The day Ben was suspended people showed up for us in unimaginable ways. Texts, calls, visits, encouraging words. They encouraged us to endure and they supported Ben, knowing he would never react without provocation both immediate and over the years and that my friends, is what sustained our family and grew us. It is why after I post this I will continue to push for change and share our story. 
God speaks to us in the most unimaginable ways and sometimes in our deepest heartache are our greatest lessons. This lesson has brought such deep pain that I must somehow find good in. 

Genesis 50:20 says, “But as for you, you meant evil against me; but God meant it for good, in order to bring it about as it is this day, to save many people alive.”

Behind this heartache of ours is a God who is at work. A God whom I know to be faithful. 
When trials and heartache come about, especially when they involve our children, we always want a quick deliverance from a God whom we know is able. When our kids suffer, our suffering is even greater because we cant see how the trial will turn out so even though I know I must keep believing God is a sovereign God. This does not mean I can just passively endure this trial, especially when others safety is involved. This is why Im speaking. How you react is your choice. I hope you choose to search for answers and encourage change.
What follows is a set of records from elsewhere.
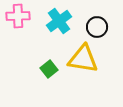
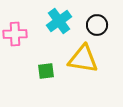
pink cross: moved 3 px left, 18 px down
black circle: moved 2 px up
green square: moved 3 px left, 2 px down; rotated 30 degrees clockwise
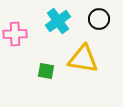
cyan cross: moved 1 px left
black circle: moved 2 px right, 6 px up
green square: rotated 18 degrees clockwise
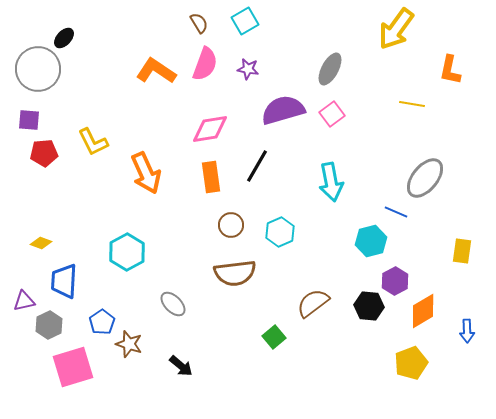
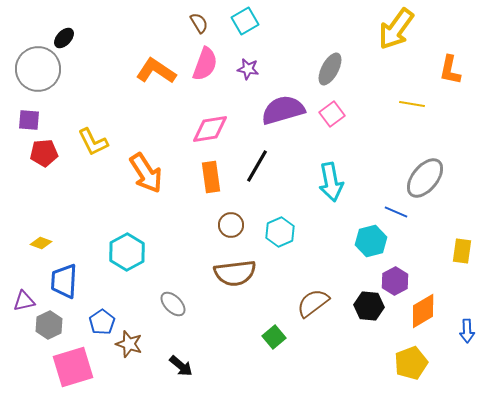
orange arrow at (146, 173): rotated 9 degrees counterclockwise
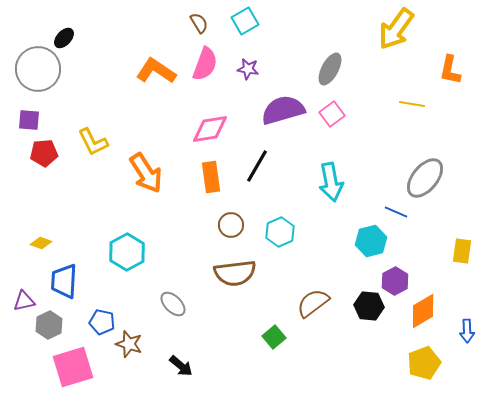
blue pentagon at (102, 322): rotated 25 degrees counterclockwise
yellow pentagon at (411, 363): moved 13 px right
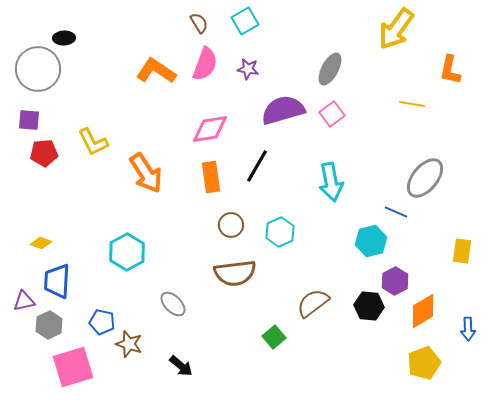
black ellipse at (64, 38): rotated 45 degrees clockwise
blue trapezoid at (64, 281): moved 7 px left
blue arrow at (467, 331): moved 1 px right, 2 px up
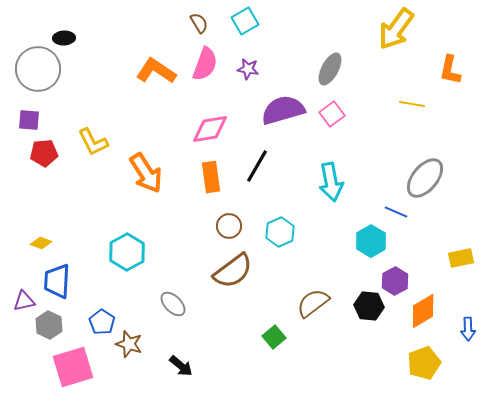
brown circle at (231, 225): moved 2 px left, 1 px down
cyan hexagon at (371, 241): rotated 16 degrees counterclockwise
yellow rectangle at (462, 251): moved 1 px left, 7 px down; rotated 70 degrees clockwise
brown semicircle at (235, 273): moved 2 px left, 2 px up; rotated 30 degrees counterclockwise
blue pentagon at (102, 322): rotated 20 degrees clockwise
gray hexagon at (49, 325): rotated 8 degrees counterclockwise
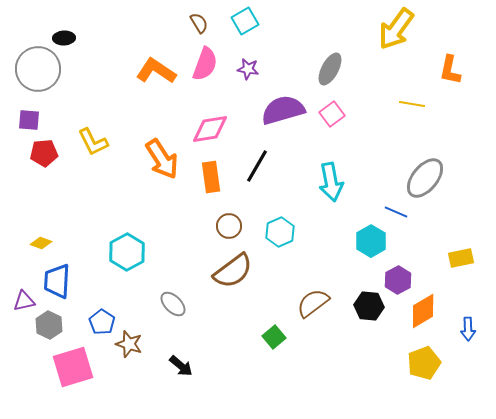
orange arrow at (146, 173): moved 16 px right, 14 px up
purple hexagon at (395, 281): moved 3 px right, 1 px up
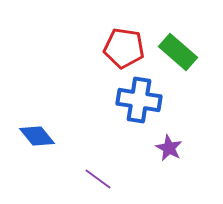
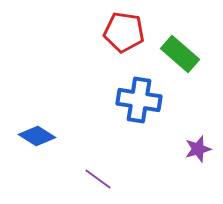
red pentagon: moved 16 px up
green rectangle: moved 2 px right, 2 px down
blue diamond: rotated 18 degrees counterclockwise
purple star: moved 29 px right, 1 px down; rotated 28 degrees clockwise
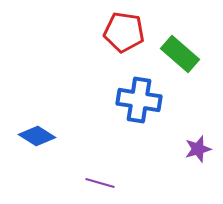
purple line: moved 2 px right, 4 px down; rotated 20 degrees counterclockwise
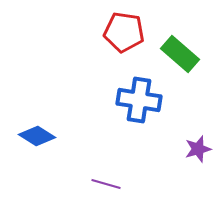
purple line: moved 6 px right, 1 px down
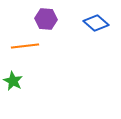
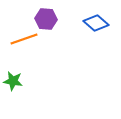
orange line: moved 1 px left, 7 px up; rotated 12 degrees counterclockwise
green star: rotated 18 degrees counterclockwise
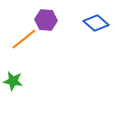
purple hexagon: moved 1 px down
orange line: rotated 20 degrees counterclockwise
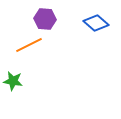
purple hexagon: moved 1 px left, 1 px up
orange line: moved 5 px right, 6 px down; rotated 12 degrees clockwise
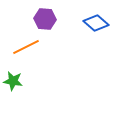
orange line: moved 3 px left, 2 px down
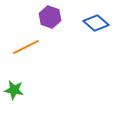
purple hexagon: moved 5 px right, 2 px up; rotated 15 degrees clockwise
green star: moved 1 px right, 9 px down
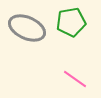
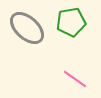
gray ellipse: rotated 18 degrees clockwise
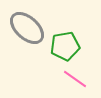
green pentagon: moved 6 px left, 24 px down
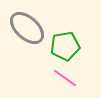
pink line: moved 10 px left, 1 px up
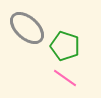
green pentagon: rotated 28 degrees clockwise
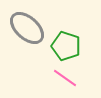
green pentagon: moved 1 px right
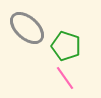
pink line: rotated 20 degrees clockwise
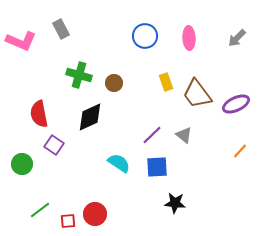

There is evil in this world. Whether of not it comes knocking on your door, you shouldn't become immune or hardened towards it  but we should seek to dispel it by bringing more light to drown out the darkness. Today’s bullies are not those of our childhood. These bullies know how to effectively and secretly hurt and humiliate our children. They are both blatant in their attempts while also flying under the radar. They  hide. They cover. They persist. When one account is deleted another one emerges.  They move from child to child. Do not think yours will not be next. 
Do not become immune to evil. Overcome it with good.

Parents: We must start reacting. 
If our schools were actively seeking ways to bring this problem to the light, it would not exist at the level it does today. If parents we were all willing to discipline our children even in the difficult moments, especially in the difficult moments, we could start moving forward with confidence that change will happen.  
Today I do not have that confidence.
I pray this changes.
We all need to show our community that we won’t stand by and pretend this is not a problem. We have to show them that the light always overcomes the darkness. 

It can only happen when we  choose to step in and be brave.